(1950)
Alcides Edgardo Ghiggia Pereyra dizia que apenas três pessoas conseguiram deixar o Maracanã em silêncio: o papa João Paulo II, Frank Sinatra e ele próprio, Ghiggia. A façanha, conhecida como Maracanazo, foi decretada ao 38 do segundo tempo no dia 16 de julho de 1950, quando Perez toma a bola de Danilo, toca para Míguez, recebe de volta, tabela com Ghiggia, que corre em profundidade pela ponta direita, recebe e, quando pensa-se que cruzaria para o meio da área, arrisca um chute iluminado com a perna direita entre a trave esquerda e o goleiro Barbosa. Às 16h50, soava o apito final. Mais alto que o choro da decepção e da incredulidade, o Maracanã ouvia o silêncio.

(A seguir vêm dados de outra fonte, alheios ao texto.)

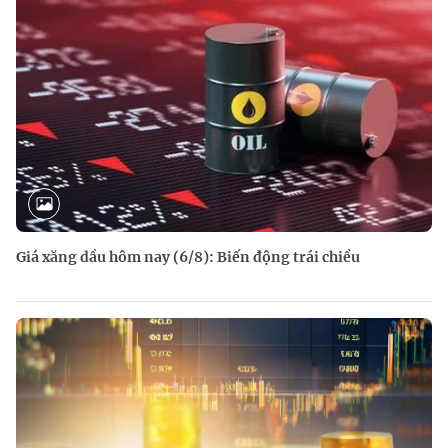
Giá xăng dầu hôm nay (6/8): Biến động trái chiều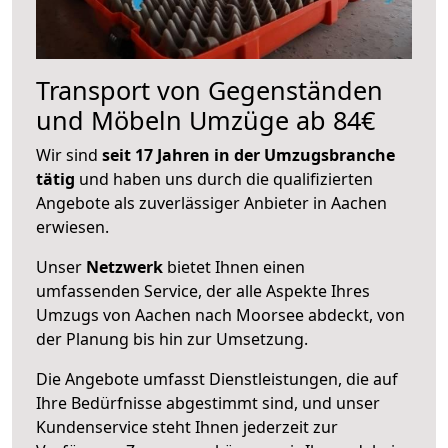
Transport von Gegenständen
und Möbeln Umzüge ab 84€
Wir sind
seit 17 Jahren in der Umzugsbranche
tätig
und haben uns durch die qualifizierten
Angebote als zuverlässiger Anbieter in Aachen
erwiesen.
Unser
Netzwerk
bietet Ihnen einen
umfassenden Service, der alle Aspekte Ihres
Umzugs von Aachen nach Moorsee abdeckt, von
der Planung bis hin zur Umsetzung.
Die Angebote umfasst Dienstleistungen, die auf
Ihre Bedürfnisse abgestimmt sind, und unser
Kundenservice steht Ihnen jederzeit zur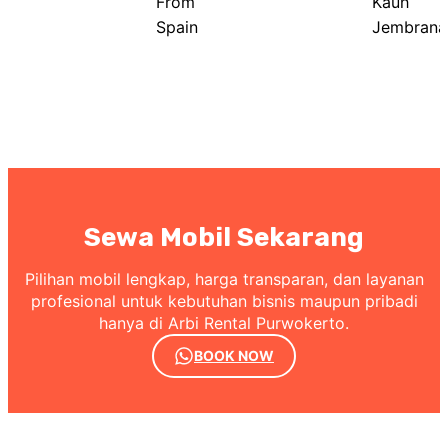
From
Kauh
Spain
Jembrana
Sewa Mobil Sekarang
Pilihan mobil lengkap, harga transparan, dan layanan
profesional untuk kebutuhan bisnis maupun pribadi
hanya di Arbi Rental Purwokerto.
BOOK NOW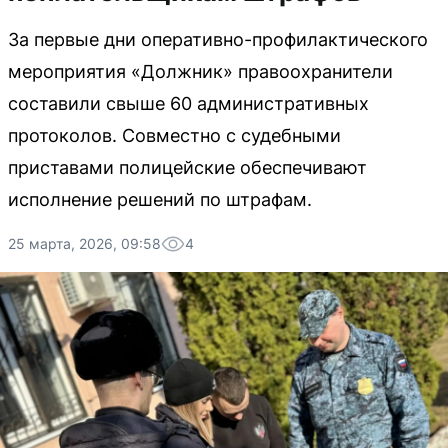
За первые дни оперативно-профилактического
мероприятия «Должник» правоохранители
составили свыше 60 административных
протоколов. Совместно с судебными
приставами полицейские обеспечивают
исполнение решений по штрафам.
25 марта, 2026, 09:58
4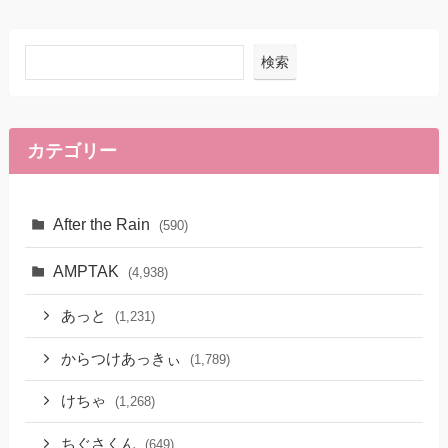
検索
カテゴリー
After the Rain
(590)
AMPTAK
(4,938)
あっと
(1,231)
からつけあっきぃ
(1,789)
けちゃ
(1,268)
ちぐさくん
(649)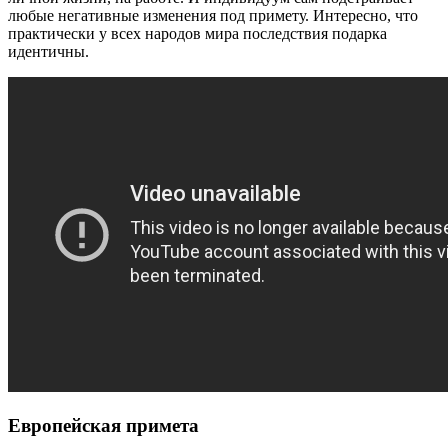
любые негативные изменения под примету. Интересно, что
практически у всех народов мира последствия подарка
идентичны.
Европейская примета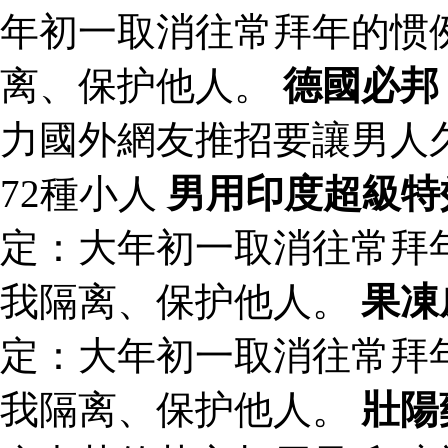
年初一取消往常拜年的惯
离、保护他人。
德國必邦
力國外網友推招要讓男人
72種小人
男用印度超級特
定：大年初一取消往常拜
我隔离、保护他人。
果凍
定：大年初一取消往常拜
我隔离、保护他人。
壯陽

Apesar de ter como base o time do Peñarol campeão nacional em 1949, a celeste estava desacreditada semanas antes de embarcar para o Brasil. Sem técnico, jogadores faltavam aos treinos e outros se apresentavam acima do peso. Com as desistências de Portugal e França, os supersticiosos logo entenderam que a Copa de 50 teria 13 seleções, assim como a de 1930, também vencida pelos ‘orientales’.
O Uruguai restou sozinho com a Bolívia na fase de grupos e aplicou 8 a 0 no Independência, em Belo Horizonte, em partida que contou com gols dos cinco jogadores de frente - Ghiggia fechou a contagem. No quadrangular final, enquanto o Brasil passeou contra a Suécia (7 x 1, sim....) e Espanha (6 a 1), Ghiggia abriu o placar no empate por 2 a 2 com os espanhóis, em um gol parecido com o da final - recua para atrair o defensor, recebe de Julio Pérez nas costas da defesa e dispara com a bola até chutar quase sem ângulo. Na vitória por 3 a 2 contra os Suecos, Ghiggia novamente abriu o placar, e o Uruguai perdia até 30 minutos do segundo tempo quando conseguiu a virada.
No fatídico 16 de julho, 173.850 pagantes - recorde nunca batido - se amontoavam no Maracanã com a certeza do triunfo brasileiro. Uma final em outros moldes, já que oficialmente era a última partida do quadrangular e o Brasil ficava com a taça em caso de empate. A euforia aumentou quando Friaça abriu o placar no primeiro minuto do segundo tempo.
Aos 21, Ghiggia recebe de Varela na linha lateral, foge do carrinho de Bigode, dispara por vinte metros, invade a área e cruza para Schiaffino, com liberdade, empatar. Já se desenhava ali o gol da virada, em jogada tão parecida que da segunda vez Bigode recuou, indeciso, e Barbosa, aguardando cruzamento, deu um passo para a frente ao ver Schiaffino chegar pelo meio e não conseguiu defender. Nascia ali o complexo de vira-lata brasileiro e um trauma que marcou gerações. A seleção aposentaria ali o uniforme branco e passaria a jogar de amarelo.
Na única Copa que disputou, Ghiggia jogou quatro partidas, marcou um gol em cada jogo e foi campeão, feito igualado apenas por Jairzinho em 1970. São os únicos gols de Ghiggia pela seleção uruguaia, com quem nunca jogou uma partida oficial em casa.
Em 1953, transferiu-se para a Roma e por isso ficou de fora do mundial de 54 - o ponta não foi liberado pelo clube para atender à convocação para a Copa da Suíça. Em 1958, Ghiggia e Schiaffino, com dupla cidadania, defenderam a Itália nas eliminatórias, mas a azzurra foi eliminada e não chegou ao mundial da Suécia -ironicamente o que consagraria o primeiro título brasisleiro.
Alcides Ghiggia viveu para ver o Minerazzo da Copa de 2014, e faleceu em Montevidéu em 2015, aos 89 anos. Morreu no dia 16 de julho, exatamente 65 anos depois de calar o Maracanã. Ele era o último jogador vivo daquele time de 1950.